Exactly the lines below starting at the line with "a procédé, ce" and ending at the line with "escuela PS 305." are wanted, with both ends included. Leave out the pictures and add no other lines.

# Exercise material:
▶

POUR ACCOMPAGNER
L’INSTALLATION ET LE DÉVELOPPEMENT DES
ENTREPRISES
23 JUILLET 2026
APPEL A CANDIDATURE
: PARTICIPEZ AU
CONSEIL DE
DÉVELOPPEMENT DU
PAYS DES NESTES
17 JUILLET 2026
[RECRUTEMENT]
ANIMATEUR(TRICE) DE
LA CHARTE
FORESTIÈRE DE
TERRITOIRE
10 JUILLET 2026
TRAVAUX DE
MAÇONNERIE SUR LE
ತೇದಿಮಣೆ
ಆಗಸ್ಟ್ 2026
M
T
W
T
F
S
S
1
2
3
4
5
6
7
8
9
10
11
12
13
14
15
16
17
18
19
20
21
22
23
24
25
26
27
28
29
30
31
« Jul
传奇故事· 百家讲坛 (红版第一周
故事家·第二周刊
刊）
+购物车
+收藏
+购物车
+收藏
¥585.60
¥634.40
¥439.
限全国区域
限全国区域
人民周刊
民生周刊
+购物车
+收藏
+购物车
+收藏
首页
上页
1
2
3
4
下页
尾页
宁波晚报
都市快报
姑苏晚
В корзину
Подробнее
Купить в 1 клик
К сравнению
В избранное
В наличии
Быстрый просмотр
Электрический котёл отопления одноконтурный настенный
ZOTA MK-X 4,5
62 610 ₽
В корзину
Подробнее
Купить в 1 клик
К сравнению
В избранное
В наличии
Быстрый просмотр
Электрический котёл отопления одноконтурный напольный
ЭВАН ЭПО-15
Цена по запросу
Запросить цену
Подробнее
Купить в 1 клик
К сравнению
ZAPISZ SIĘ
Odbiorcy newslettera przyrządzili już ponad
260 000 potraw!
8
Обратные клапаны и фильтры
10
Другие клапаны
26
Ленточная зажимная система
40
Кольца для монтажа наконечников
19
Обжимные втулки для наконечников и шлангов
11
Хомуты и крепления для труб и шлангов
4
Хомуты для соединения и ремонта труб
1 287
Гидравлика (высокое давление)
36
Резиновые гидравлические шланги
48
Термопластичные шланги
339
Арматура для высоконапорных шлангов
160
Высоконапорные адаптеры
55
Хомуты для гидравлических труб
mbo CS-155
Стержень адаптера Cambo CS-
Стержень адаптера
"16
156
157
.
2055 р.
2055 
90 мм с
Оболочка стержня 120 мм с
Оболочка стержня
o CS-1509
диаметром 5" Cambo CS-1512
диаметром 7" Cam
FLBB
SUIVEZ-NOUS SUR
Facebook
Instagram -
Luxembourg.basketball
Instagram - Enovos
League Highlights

◀
▶

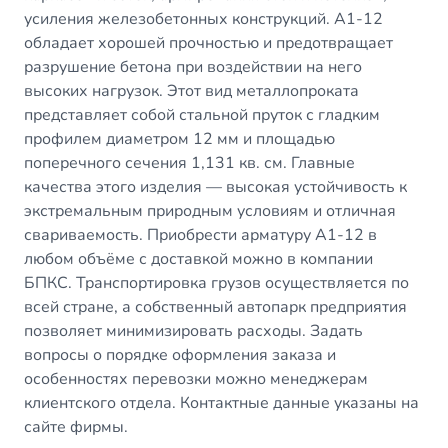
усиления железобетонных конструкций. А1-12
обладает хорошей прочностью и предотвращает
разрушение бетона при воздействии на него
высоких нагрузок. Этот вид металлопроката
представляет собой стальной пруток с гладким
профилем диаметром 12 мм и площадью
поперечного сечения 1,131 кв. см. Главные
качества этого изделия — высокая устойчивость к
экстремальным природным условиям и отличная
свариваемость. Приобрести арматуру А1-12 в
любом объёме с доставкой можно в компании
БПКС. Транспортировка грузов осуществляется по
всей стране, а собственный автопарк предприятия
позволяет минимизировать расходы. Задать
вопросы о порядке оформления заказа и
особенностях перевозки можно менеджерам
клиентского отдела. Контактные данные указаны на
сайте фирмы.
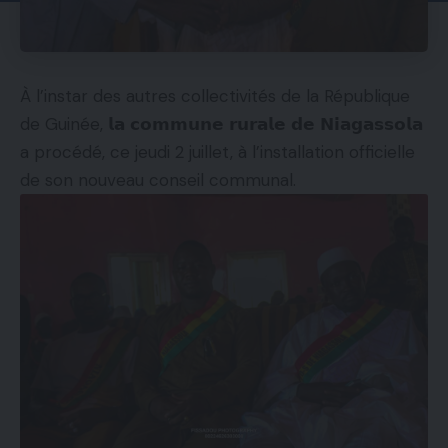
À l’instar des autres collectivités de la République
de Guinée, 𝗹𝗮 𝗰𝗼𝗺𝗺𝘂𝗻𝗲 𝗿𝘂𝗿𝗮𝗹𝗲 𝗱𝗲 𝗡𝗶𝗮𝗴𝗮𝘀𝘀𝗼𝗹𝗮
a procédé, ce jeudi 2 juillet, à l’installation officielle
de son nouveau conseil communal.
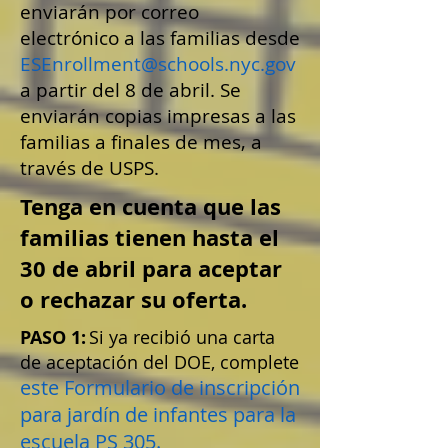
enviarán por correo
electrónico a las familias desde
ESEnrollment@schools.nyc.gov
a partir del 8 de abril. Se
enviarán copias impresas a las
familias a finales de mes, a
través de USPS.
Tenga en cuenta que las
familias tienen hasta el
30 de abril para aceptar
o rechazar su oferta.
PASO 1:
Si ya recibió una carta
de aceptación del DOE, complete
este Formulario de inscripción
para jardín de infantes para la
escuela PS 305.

◀

# Expected answer:
a procédé, ce jeudi 2 juillet, à l’installation officielle
de son nouveau conseil communal.
enviarán por correo
electrónico a las familias desde
ESEnrollment@schools.nyc.gov
a partir del 8 de abril. Se
enviarán copias impresas a las
familias a finales de mes, a
través de USPS.
Tenga en cuenta que las
familias tienen hasta el
30 de abril para aceptar
o rechazar su oferta.
PASO 1:
Si ya recibió una carta
de aceptación del DOE, complete
este Formulario de inscripción
para jardín de infantes para la
escuela PS 305.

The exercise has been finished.